Nous souhaitons que soit comblé le vide juridique concernant les œuvres orphelines et épuisées, en créant une véritable société publique de gestion collective, qui permette la numérisation de masse dans le respect des droits d’auteur, assurant ainsi la survie numérique de l’œuvre.
C’est pourquoi nous proposons qu’une partie du grand emprunt soit affectée à la BNF. Il est indispensable également de favoriser des négociations globales, entre les éditeurs et les bibliothèques, de libération des droits, qui permettent une mise en ligne des œuvres sous droits et une consultation gratuite pour les utilisateurs, comme c’est le cas pour les versions « papier ».
Il est donc de notre devoir de trouver les solutions à la numérisation des bibliothèques publiques et de la faciliter, tout en protégeant le droit d’auteur, sans quoi ni les bibliothèques publiques numériques ni le droit d’auteur ne survivront face à l’entreprise de destruction massive qu’entreprend Google.

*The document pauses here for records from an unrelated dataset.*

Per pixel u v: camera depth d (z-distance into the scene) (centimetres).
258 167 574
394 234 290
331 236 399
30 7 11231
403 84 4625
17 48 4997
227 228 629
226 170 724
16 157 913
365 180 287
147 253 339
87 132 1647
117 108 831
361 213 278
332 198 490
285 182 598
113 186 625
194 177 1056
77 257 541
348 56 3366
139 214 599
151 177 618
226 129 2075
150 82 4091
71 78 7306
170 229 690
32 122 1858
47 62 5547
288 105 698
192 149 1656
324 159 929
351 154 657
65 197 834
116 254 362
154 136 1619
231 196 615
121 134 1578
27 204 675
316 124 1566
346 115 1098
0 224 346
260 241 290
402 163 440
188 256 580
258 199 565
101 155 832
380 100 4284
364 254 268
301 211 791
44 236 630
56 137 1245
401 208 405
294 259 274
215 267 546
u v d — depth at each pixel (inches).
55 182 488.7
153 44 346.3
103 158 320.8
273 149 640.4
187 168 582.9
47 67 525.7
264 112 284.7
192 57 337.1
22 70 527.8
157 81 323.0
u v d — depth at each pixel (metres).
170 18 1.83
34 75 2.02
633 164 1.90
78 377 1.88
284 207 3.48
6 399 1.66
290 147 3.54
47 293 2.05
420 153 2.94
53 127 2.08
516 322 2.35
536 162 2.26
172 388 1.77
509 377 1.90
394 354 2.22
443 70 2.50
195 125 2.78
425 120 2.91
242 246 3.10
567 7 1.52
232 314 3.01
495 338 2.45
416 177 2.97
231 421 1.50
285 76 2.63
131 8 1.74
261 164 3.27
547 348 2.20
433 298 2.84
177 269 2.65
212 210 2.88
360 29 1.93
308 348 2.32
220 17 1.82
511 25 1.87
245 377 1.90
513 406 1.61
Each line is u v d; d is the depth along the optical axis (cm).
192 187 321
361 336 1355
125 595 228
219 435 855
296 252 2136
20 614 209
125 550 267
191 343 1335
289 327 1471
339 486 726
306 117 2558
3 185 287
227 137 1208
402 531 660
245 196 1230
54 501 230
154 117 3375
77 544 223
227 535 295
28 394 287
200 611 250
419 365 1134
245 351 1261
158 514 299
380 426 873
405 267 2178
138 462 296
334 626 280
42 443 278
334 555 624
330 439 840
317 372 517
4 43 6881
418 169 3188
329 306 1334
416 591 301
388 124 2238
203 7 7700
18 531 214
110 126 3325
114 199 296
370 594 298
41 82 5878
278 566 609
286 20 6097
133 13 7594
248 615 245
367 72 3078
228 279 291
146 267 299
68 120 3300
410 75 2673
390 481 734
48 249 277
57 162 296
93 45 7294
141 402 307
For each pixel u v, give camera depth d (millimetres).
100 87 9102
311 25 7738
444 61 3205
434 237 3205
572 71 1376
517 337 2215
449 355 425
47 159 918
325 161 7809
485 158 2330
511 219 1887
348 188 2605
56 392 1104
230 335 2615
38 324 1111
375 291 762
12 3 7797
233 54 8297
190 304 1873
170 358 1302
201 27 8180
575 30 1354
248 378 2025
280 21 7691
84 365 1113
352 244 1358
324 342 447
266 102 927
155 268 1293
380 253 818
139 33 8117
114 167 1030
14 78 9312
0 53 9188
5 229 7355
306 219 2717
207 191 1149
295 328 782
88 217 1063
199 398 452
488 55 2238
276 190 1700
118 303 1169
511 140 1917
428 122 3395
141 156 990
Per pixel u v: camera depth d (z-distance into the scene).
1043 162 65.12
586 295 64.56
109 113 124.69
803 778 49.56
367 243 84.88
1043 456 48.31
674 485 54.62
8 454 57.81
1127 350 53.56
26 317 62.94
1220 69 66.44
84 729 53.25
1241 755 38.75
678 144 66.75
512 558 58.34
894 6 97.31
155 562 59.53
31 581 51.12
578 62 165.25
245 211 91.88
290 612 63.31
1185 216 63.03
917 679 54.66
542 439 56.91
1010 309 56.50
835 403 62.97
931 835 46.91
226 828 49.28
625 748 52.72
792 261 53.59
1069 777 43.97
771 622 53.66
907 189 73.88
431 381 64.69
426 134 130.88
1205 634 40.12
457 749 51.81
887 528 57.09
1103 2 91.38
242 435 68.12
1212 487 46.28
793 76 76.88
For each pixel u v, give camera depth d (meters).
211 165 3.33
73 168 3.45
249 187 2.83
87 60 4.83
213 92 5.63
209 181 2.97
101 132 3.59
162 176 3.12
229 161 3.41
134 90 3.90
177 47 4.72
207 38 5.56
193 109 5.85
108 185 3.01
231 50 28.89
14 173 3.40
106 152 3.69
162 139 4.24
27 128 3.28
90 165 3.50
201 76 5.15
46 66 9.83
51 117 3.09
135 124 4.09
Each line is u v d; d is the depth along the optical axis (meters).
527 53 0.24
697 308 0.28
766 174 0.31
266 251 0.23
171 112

Monsieur le président, monsieur le ministre, mes chers collègues, si nous devions voter à l’issue de ce débat, je voterai sans hésiter pour les douze propositions que mon ami Jack Ralite vous a présentées voilà un instant. Elles peuvent être améliorées ou amendées, certes, mais elles permettraient de sortir par le haut de ce grand chantier de la numérisation des bibliothèques. Cela n’a pas de prix, même si cela a un coût. Mais, surtout, n’ayons pas à regretter, dans les années à venir, qu’ici ou là on ait poussé à de biens maigres économies pour de bien grands dégâts, pour reprendre les mots de Victor Hugo.
Jack Ralite évoquait, tout à l’heure, la république numérique du savoir. Monsieur le ministre, cette république est en danger. Certes, le pire n’est pas certain – il n’y a pas de fatalité –, mais à la seule condition que l’esprit des affaires ne se substitue pas, une fois de plus, aux affaires de l’esprit !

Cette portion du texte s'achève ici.